The syntax you're using is a shortcut for declaring an implementation of type BooleanBinding. You're effectively inside a class declaration.

public void initialize(){

    inputsAreFull = new BooleanBinding() {
        // This is equivalent to a class level scope for your anonymous class implementation.
        {
            bind();
        }

        @Override
        protected boolean computeValue() {
            return false;
        }
    };
}

You can't randomly invoke methods at a class level without an initializer block. You can test this out by writing...

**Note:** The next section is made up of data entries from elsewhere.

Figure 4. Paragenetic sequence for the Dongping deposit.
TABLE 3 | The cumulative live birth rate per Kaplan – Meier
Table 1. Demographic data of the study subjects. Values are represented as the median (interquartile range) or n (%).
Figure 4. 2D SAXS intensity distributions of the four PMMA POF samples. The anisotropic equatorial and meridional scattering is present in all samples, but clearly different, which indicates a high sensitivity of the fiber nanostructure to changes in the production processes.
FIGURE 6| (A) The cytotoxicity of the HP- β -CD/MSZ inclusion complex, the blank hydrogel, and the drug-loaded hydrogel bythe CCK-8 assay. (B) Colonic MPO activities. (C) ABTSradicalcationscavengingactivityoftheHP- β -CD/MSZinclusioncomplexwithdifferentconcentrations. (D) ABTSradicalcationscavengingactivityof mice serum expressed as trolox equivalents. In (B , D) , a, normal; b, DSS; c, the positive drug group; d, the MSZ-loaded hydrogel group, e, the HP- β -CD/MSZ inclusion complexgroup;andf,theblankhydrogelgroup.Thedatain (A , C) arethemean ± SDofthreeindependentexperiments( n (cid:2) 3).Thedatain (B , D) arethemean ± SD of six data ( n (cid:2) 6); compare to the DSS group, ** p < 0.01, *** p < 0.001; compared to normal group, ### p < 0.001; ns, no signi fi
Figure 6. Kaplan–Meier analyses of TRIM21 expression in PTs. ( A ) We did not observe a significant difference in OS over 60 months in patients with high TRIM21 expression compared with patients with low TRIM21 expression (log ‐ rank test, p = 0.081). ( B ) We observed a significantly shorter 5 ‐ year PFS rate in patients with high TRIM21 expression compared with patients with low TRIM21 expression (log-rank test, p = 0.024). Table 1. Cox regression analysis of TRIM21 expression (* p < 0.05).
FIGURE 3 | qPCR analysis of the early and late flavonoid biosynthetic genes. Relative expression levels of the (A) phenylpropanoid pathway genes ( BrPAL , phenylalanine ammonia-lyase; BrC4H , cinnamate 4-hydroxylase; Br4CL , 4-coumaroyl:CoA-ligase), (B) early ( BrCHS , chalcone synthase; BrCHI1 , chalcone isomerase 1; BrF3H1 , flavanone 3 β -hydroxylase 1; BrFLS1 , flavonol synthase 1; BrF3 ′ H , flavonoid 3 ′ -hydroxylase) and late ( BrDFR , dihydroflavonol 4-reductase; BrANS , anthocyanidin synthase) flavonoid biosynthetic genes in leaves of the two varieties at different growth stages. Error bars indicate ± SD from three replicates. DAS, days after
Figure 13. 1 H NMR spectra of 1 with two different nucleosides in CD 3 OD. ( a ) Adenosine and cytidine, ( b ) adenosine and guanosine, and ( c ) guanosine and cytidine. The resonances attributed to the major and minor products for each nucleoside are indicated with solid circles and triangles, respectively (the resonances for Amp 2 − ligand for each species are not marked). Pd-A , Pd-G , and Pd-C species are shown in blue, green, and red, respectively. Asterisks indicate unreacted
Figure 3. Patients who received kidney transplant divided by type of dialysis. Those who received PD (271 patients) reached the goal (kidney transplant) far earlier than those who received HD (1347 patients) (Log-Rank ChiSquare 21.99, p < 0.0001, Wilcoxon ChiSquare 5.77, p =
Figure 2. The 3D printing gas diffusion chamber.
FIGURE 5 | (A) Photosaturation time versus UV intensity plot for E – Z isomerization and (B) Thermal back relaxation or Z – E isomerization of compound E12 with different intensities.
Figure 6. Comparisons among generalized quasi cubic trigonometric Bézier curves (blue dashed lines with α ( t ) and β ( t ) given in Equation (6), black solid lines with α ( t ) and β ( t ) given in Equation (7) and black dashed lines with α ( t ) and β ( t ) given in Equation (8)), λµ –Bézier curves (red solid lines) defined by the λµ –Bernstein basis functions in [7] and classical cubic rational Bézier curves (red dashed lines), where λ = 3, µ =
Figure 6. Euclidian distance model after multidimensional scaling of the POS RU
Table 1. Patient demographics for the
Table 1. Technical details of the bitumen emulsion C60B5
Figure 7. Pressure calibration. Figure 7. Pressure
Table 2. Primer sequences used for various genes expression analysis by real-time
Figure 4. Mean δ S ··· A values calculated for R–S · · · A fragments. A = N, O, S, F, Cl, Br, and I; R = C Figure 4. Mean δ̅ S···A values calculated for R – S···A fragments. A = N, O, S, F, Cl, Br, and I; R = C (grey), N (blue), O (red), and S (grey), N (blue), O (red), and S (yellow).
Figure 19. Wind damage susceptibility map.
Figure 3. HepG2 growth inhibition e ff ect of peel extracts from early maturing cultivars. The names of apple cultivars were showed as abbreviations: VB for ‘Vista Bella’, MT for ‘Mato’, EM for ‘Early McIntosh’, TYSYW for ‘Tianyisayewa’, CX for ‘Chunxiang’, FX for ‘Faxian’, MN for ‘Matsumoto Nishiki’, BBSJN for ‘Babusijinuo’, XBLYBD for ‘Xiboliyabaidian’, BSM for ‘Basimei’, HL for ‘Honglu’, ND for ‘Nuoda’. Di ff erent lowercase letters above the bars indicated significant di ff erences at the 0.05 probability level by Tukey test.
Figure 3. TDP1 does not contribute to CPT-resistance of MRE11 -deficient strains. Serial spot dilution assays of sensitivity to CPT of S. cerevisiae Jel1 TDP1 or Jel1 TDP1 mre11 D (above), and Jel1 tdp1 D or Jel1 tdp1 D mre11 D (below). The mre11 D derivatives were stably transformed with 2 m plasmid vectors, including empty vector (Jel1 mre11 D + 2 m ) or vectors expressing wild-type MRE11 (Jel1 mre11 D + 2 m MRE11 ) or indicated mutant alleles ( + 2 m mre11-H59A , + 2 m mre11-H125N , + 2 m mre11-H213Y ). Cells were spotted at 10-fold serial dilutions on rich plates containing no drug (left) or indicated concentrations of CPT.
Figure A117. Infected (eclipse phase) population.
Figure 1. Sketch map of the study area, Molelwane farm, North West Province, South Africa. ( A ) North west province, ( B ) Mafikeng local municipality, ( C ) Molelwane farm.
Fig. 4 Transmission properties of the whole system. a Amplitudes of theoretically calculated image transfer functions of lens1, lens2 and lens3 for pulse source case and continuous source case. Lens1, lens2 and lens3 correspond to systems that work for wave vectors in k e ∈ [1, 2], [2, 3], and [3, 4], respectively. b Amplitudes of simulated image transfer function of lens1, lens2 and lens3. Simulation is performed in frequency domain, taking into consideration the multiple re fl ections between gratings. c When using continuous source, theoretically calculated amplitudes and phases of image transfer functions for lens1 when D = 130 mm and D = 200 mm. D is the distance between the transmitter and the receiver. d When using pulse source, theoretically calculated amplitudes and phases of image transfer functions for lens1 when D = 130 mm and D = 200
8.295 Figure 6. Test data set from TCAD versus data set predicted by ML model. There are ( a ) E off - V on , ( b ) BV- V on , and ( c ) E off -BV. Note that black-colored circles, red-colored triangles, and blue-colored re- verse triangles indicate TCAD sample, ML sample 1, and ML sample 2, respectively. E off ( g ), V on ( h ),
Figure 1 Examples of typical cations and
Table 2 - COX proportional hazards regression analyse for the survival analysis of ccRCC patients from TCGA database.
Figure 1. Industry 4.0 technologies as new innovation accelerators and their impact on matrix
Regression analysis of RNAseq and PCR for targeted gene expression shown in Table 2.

class MyClass extends BooleanBinding {
    bind(); // It's not gonna be very happy with you.

    @Override
    protected boolean computeValue() {
        return false;
    }
}

IDEOne with running example: http://ideone.com/EERkXB

See also What is an initialization block?

Upvotes: 7

Joop Eggen
Joop Eggen

Reputation: 109547

new BooleanBinding() { ... } introduces an anonymous child class of BooleanBinding.

Now bind is a protected method, hence it is not allowed to do inputsAreFull.bind().

But bind may be called in the anonymous initializer block { ... }in the child class body.

There is still a remark needed: as the object is not fully initialized at that moment; the code actually being executed in the BooleanBinding constructor (compilier takes care of that), the method bind should not be overridable. For that one may use a private or (here) a protected final method.